Dalton had apparently been drinking heavily. His eyes were bloodshot, his hands were trembling, he had the wretched appearance of a man recovering from a bout.
“Yes, it is a God-send to meet a man who can talk decent English. This is a hell of a place where brutes congregate, and Sunday is one long and ghastly agony for me.”
Paul listened in astonishment. He had never met with a man of just this type. He had known drinking men, in all their moods and tenses, for the most part men of the woods and plains, trappers, hunters, cowboys, half-breeds. But here was a man of such education and culture as would make Paul class him with his own father.
Dalton during the next half hour proceeded to give Paul the history of his doings of the past day and night, growing more confidential and loquacious as he helped himself from a bottle which he kept in his cupboard.
“Have a drink,” he cried, pressing the bottle upon Paul.
“No,” said Paul, “I never take it. I have never learned to like the stuff. To me indeed it is distasteful.”

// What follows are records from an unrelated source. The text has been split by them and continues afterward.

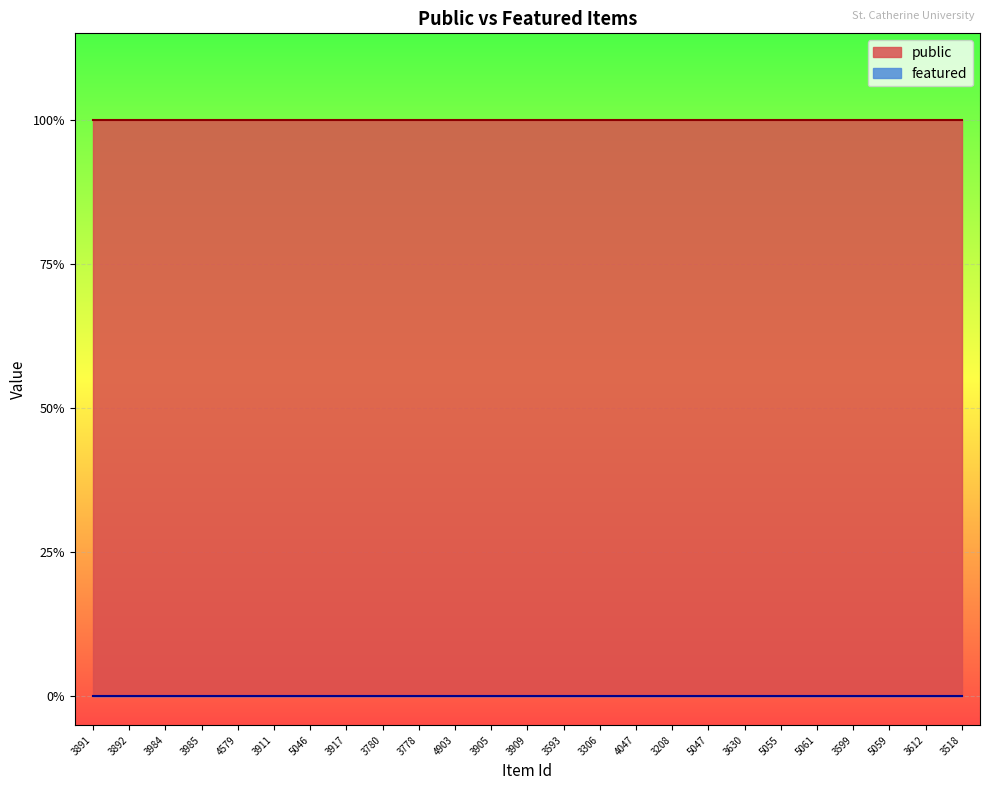

What position from the left is 3891?

1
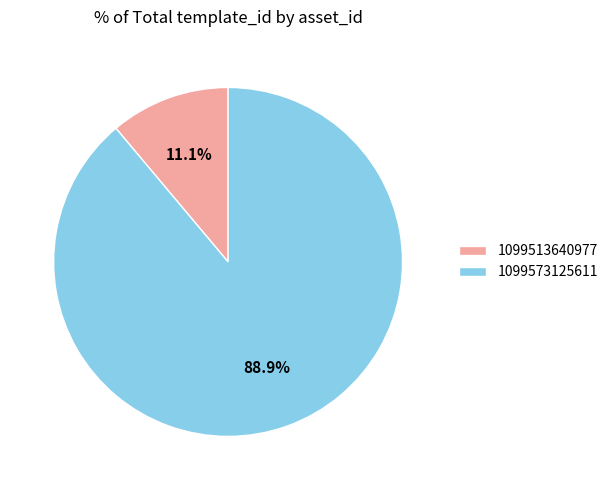

Approximately how many times larger is the value at 1099513640977 compared to 1099573125611?

0.1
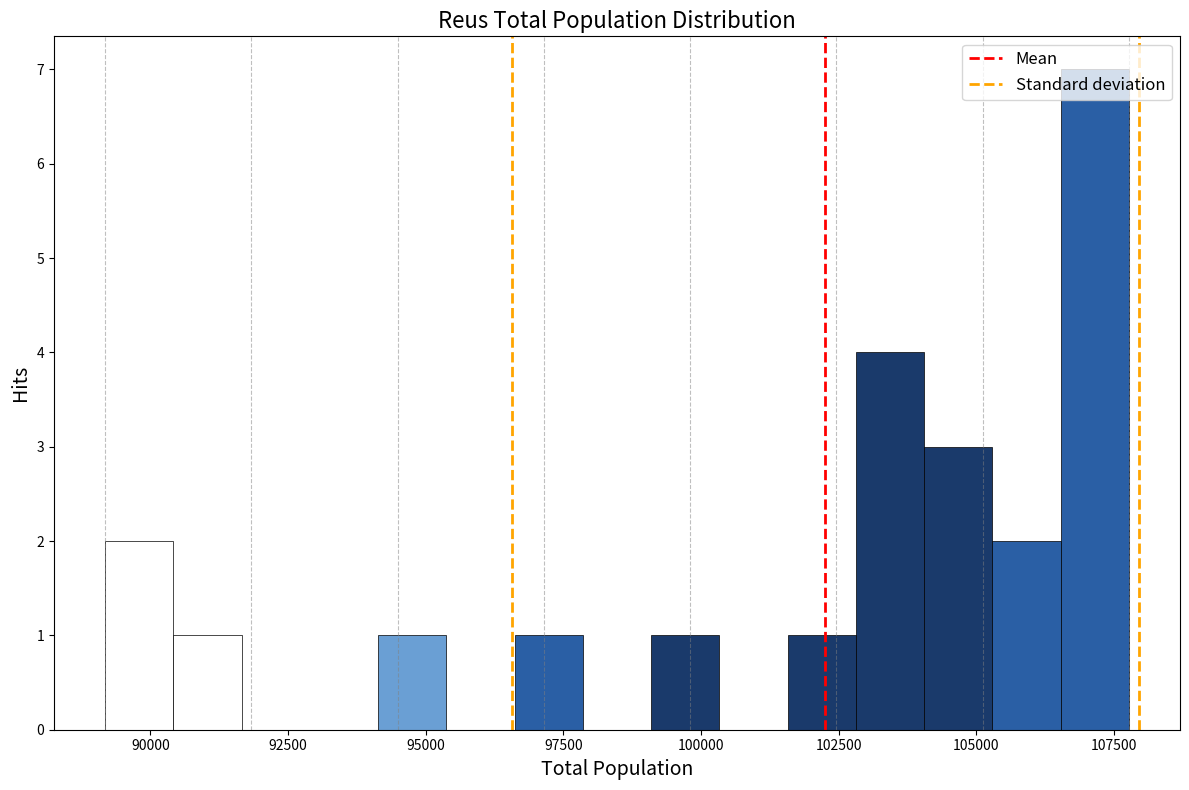

Around what value on the x-axis is the tallest bar? Give the approximate position of its centre, as read against the axis.

107000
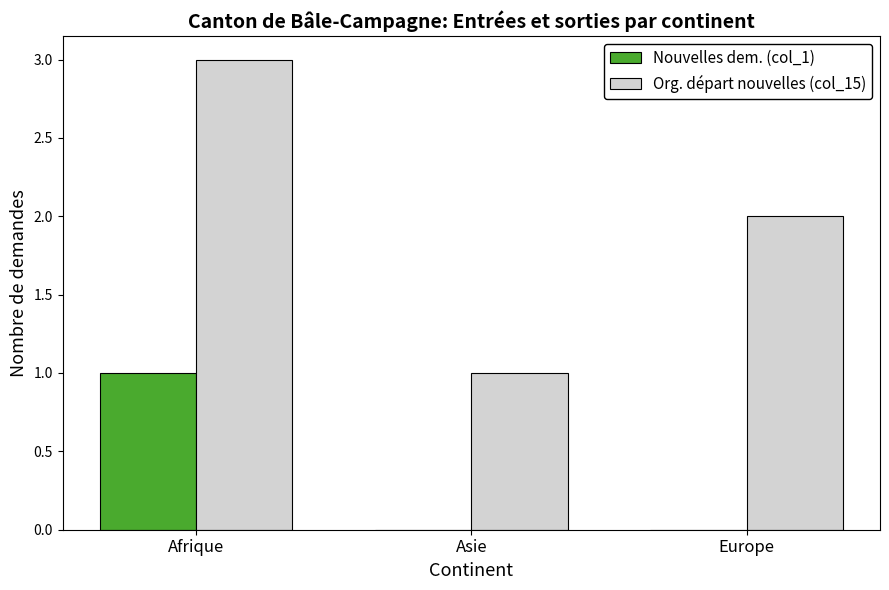

At which label does Org. départ nouvelles (col_15) reach its peak?

Afrique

“For God’s sake, never change your mind on that,” said Dalton. “Avoid your first drink. It is the devil’s trap, and sooner or later it gets you. It has taken years to get me, and now for this”—he held the bottle up before him—“I would sell my soul, I am selling my soul.”
“Then why not chuck it?” said Paul.
“I wish to God I could,” cried Dalton.
“Then I will help you,” said Paul. And picking up the bottle, he threw it out of the window. “There!” he said, as the crash came back to their ears. “That at least will hurt you no more.”
“What the hell do you mean?” cried Dalton, making a spring at him.
“Oh, nothing,” said Paul coolly, gripping the other’s wrists and holding him as a man might hold a child. “You wanted to be rid of it and I helped you.”
“Well, by Jove!” said Dalton, breaking into a laugh. “You are a cool one. And you have a most infernal grip. There was a time—but that is past, curse it! Let us go down to tea. What are you doing tonight?”
“Going to church.”
“To church?” laughed Dalton scornfully. “To church? You go to church? I used to go; I used to like to go to church. But,” with a great oath, “I’m done with it. I am done with the church and all that sort of bunkum.”
“Better come with me tonight,” said Paul. “I will take you where there is some good music at least. As to the preaching I can’t promise you anything.”
“Not on your life!” cried Dalton. He tore open the cupboard door. “Here, devil take you! you’ve thrown out my last bottle. I must get some more.”
“What about tea?” said Paul.
“Tea? No! No tea for me. The thought of eating makes me sick. I must have a drink. Young man,” he said, “go to church and stick to your church if you can and as long as you can.” He stumbled downstairs and left Paul looking after him in amazement and some pity.